Like most universities, Duke monitors how it’s being covered in the conventional media. Every day, we gather a sample of “clips,” which we distribute via email and post online. As I’m writing this, I’m looking at our “Duke in the News” feed from a couple of days ago, which includes a professor appearing on “Hardball,” a Charlie Rose interview with our president and prominent Duke mentions in Business Week, the Wall Street Journal, the CBS Evening News and elsewhere. Over the past year, we’ve added blogs to our coverage, mainly by having a student search on Technorati several times a week. I keep an eye on Technorati personally via an RSS feed that appears on my desktop whenever a blog publishes something about Duke. As blogs continue to gain popularity, we want to know what they’re saying about us.

2) Do you pitch bloggers? Do you respond to/comment on their blog posts? Any interesting examples?

As with our system for monitoring “clips,” we’ve added blogs to our distribution lists for promoting online stories or sites. By reaching out in this way, we’ve encouraged bloggers to write about subjects ranging from Duke students flying in NASA’s “Vomit Comet” to research on how babies explore objects.

3) Do you think blogs/RSS/wikis/podcasts should be part of the higher ed PR toolkit?

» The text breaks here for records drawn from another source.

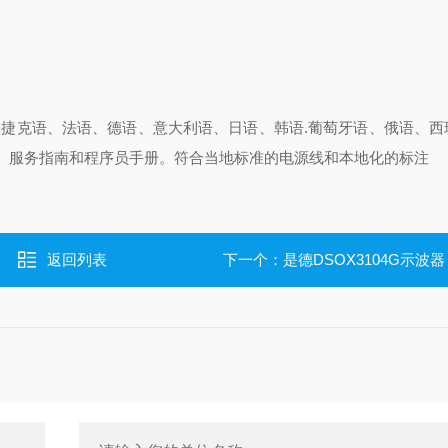
、捷克语、法语、德语、意大利语、日语、韩语.葡萄牙语、俄语、西
、服务指南和程序员手册。符合当地标准的电源线和本地化的标注
返回列表
下一个：
是德DSOX3104G示波器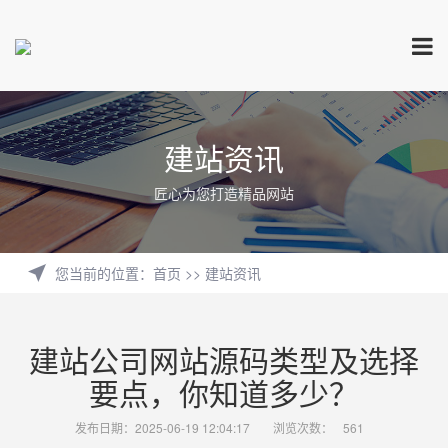
建站资讯
匠心为您打造精品网站
您当前的位置
：
首页
>>
建站资讯
建站公司网站源码类型及选择
要点，你知道多少？
发布日期：2025-06-19 12:04:17
浏览次数：
561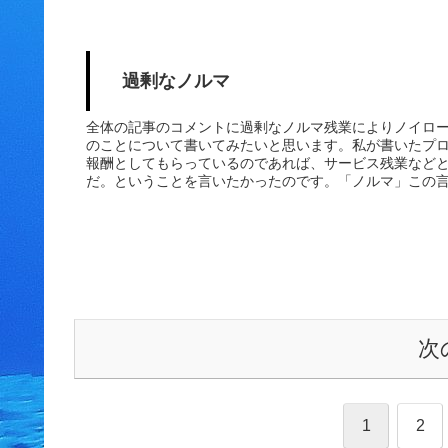
況になってしまった。このブログにもある心臓に障害の
生きる上でたくさんのことを諦めなければならないです
のこと諦めた、いや諦めさせられた。「もう２度とでき
を諦めたあな...
過剰なノルマ
全体の記事のコメントに過剰なノルマ残業によりノイロ
のことについて書いてみたいと思います。私が書いたプ
報酬としてもらっているのであれば、サービス残業など
だ。ということを言いたかったのです。「ノルマ」この
と調べてみウィキペディアに下記のように書かれていました。
れた労働の基準量であり、大抵の場合時間的強制も付加
量を製造・生産する、競合他社との競争に勝つ、などと
す。労働者にノルマを達成させる意欲を高めさせるため
行など高額商品の授与）を用意したり、未達成の場合は
ある...
次
1
2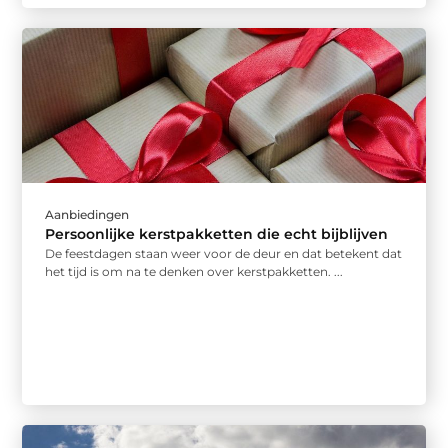
Aanbiedingen
Persoonlijke kerstpakketten die echt bijblijven
De feestdagen staan weer voor de deur en dat betekent dat
het tijd is om na te denken over kerstpakketten. ...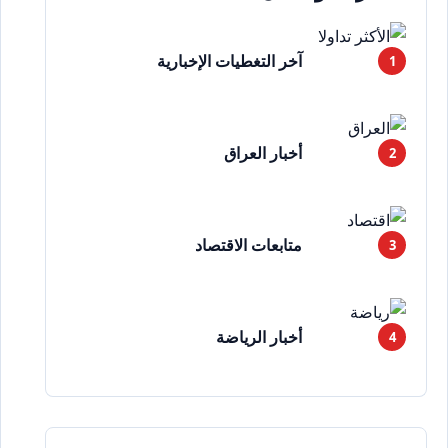
آخر التغطيات الإخبارية
أخبار العراق
متابعات الاقتصاد
أخبار الرياضة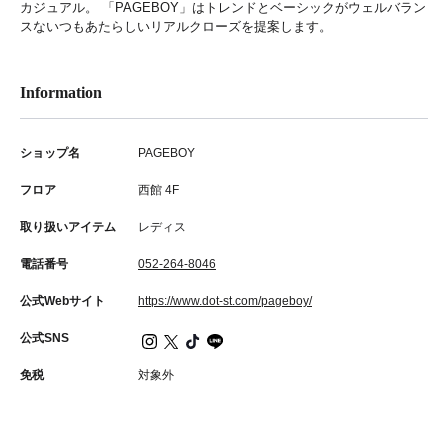
カジュアル。 「PAGEBOY」はトレンドとベーシックがウェルバラン
スないつもあたらしいリアルクローズを提案します。
Information
ショップ名
PAGEBOY
フロア
西館 4F
取り扱いアイテム
レディス
電話番号
052-264-8046
公式Webサイト
https://www.dot-st.com/pageboy/
公式SNS
免税
対象外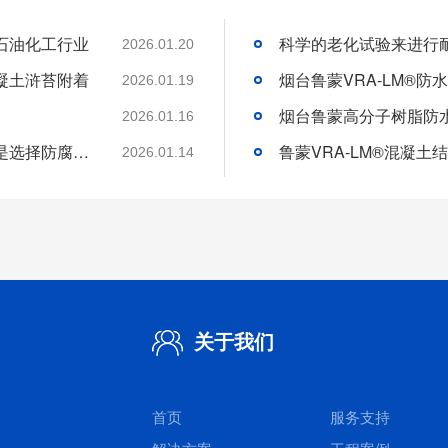
石油化工行业
2026.01.20
凝土浒苔附着
2026.01.19
2026.01.16
分析好腐蚀介质腐蚀机理和待涂刷材料特性是选择防腐涂料的基础
2026.01.14
关于我们
首页
服务支持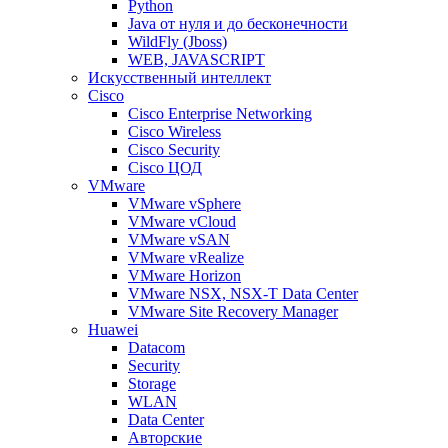
Python
Java от нуля и до бесконечности
WildFly (Jboss)
WEB, JAVASCRIPT
Искусственный интеллект
Cisco
Cisco Enterprise Networking
Cisco Wireless
Cisco Security
Cisco ЦОД
VMware
VMware vSphere
VMware vCloud
VMware vSAN
VMware vRealize
VMware Horizon
VMware NSX, NSX-T Data Center
VMware Site Recovery Manager
Huawei
Datacom
Security
Storage
WLAN
Data Center
Авторские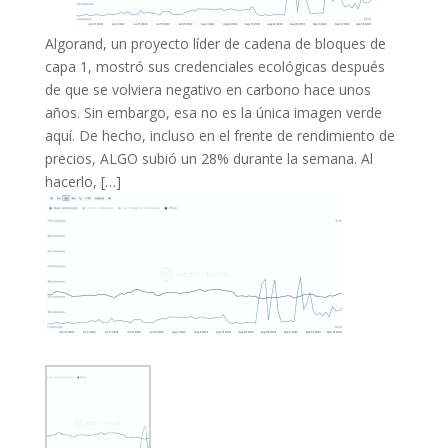
Algorand, un proyecto líder de cadena de bloques de
capa 1, mostró sus credenciales ecológicas después
de que se volviera negativo en carbono hace unos
años. Sin embargo, esa no es la única imagen verde
aquí. De hecho, incluso en el frente de rendimiento de
precios, ALGO subió un 28% durante la semana. Al
hacerlo, […]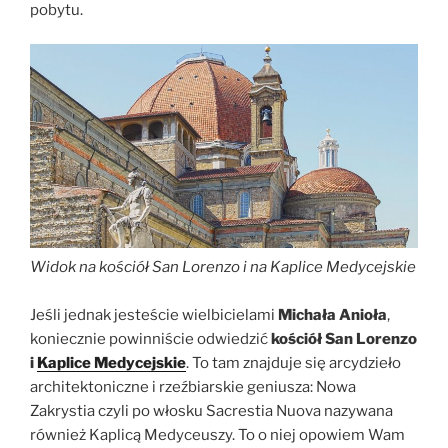
pobytu.
Widok na kościół San Lorenzo i na Kaplice Medycejskie
Jeśli jednak jesteście wielbicielami
Michała Anioła
,
koniecznie powinniście odwiedzić
kościół San Lorenzo
i
Kaplice Medycejskie
. To tam znajduje się arcydzieło
architektoniczne i rzeźbiarskie geniusza: Nowa
Zakrystia czyli po włosku Sacrestia Nuova nazywana
również Kaplicą Medyceuszy. To o niej opowiem Wam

Can you give me one or two examples at your institution where these tools have yielded interesting results?

We’re watching these technologies carefully and think they have considerable potential to transform how Duke and other universities reach out to their audiences. This past September, Duke hosted a two-day symposium on podcasting that brought together experts from diverse disciplines; the symposium website includes an archive with lots of good material. Wikis are still used mainly within our technical community, but there’s growing interest among communications people and others. Blogs are also gaining more users. RSS has been the technology of greatest interest to us. We’re now using it to syndicate news in more than 20 categories. We’re also getting ready to roll out a “Duke Today” site that will use RSS extensively to provide everything from computer security updates to dining menus.

4) In your opinion, why should PR professionals in higher ed take the time to learn more about these new tools?

Anyone on a college campus who doubts the importance of these technologies need only go to the nearest dining hall and count how many students are reading newspapers … and then count how many are listening to iPods or text-messaging their friends on cell phones. This is where the future lies and, particularly at institutions whose “customers” are embracing these new approaches, communications people need to keep pace.